In all of these settings, she has valued the opportunity to work with students. They keep their teachers humble and provide constant continuing education. She is proud to see the contributions her students have made to the profession.
Our students are the future of midwifery and an invaluable part of the practice. Students start out doing basic skills and build up as they/we are ready. It is the hands on experience that gives them the clinical knowledge and confidence for when they are ready to leave the nest and practice on their own. Until we feel they have mastered a skill there is always a midwife standing right there for input.
Meet Lindsey Hughes
Hello! I am Lindsey. I am married with 2 boys of my own and live in the wonderful city of Athens, Ga where I own and run a doula business. I hold a Bachelor’s degree in Christian Counseling and have found it so valuable in my practice of coming alongside the woman as a whole person. I am honored to be an apprentice and learn from the midwives at ABC since July of 2018 and am equally thrilled to begin schooling at the Midwives College of Utah as I work towards my degree in Midwifery.

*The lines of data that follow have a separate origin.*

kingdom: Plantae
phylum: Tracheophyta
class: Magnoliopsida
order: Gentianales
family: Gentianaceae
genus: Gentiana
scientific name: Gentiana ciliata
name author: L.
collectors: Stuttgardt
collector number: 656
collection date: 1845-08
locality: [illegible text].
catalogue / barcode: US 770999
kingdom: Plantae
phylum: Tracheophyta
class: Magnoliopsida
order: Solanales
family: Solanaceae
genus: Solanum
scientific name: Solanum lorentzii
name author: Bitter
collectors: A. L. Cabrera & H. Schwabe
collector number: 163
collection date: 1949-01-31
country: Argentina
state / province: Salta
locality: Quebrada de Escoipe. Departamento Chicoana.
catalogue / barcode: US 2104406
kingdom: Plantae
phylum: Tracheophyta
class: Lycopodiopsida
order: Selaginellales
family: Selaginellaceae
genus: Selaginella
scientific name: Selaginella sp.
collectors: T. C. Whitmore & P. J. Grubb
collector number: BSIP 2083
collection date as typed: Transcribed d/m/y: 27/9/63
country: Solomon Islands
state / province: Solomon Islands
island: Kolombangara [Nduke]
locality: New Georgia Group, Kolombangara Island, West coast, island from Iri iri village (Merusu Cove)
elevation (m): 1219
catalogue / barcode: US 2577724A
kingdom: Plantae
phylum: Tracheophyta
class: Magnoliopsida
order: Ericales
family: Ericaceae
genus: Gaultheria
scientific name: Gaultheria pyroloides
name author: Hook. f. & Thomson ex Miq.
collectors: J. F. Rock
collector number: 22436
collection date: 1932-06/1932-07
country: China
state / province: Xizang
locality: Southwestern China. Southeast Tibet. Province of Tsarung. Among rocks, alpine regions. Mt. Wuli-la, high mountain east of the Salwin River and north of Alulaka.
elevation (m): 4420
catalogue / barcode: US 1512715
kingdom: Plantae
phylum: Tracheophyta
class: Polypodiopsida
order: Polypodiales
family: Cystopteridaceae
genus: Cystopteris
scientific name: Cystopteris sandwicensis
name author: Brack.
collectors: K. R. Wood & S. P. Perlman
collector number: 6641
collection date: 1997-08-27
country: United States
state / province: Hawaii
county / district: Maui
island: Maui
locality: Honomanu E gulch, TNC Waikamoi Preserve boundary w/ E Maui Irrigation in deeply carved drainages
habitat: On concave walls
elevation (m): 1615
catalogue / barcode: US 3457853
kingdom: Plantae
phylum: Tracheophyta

Pregnancy and birth stir my heart in a way that not very many things do. The miracle of it, the deeply sacred time that it is, and the body’s ability to carry out these processes ignite a passion and a calling in me. Women deserve to be empowered and supported through education and encouragement so that they can make decisions that will benefit them, their babies, and their families. Birth work is so much more than a simple interest I have decided to act upon, it has repeatedly called to me and drawn me deeper into its intricacies. (Photo Credit: www.lovestoriesco.com)
Meet Millie McWilliams
My fascination with birth began in 2010 when I began to think about starting a family. A friend who had her first baby at home introduced me to the idea that birth could be safely done outside of a hospital under the care of skilled traditional midwives. As I researched all of my options, I found myself drawn to the midwifery model of care which focused on birth as a normal physiological process rather than an event that should be routinely medicalized.
I have been attending births as a doula since 2013 and am a CAPPA Certified Labor Doula. I have had three children at home under the care of midwives, and the excellent care I received during my pregnancies and births inspired me to pursue traditional midwifery through my apprenticeship with Debbie and to attend Midwives College of Utah. I look forward to working with Atlanta Birth Care families on their journey though pregnancy, birth, and beyond!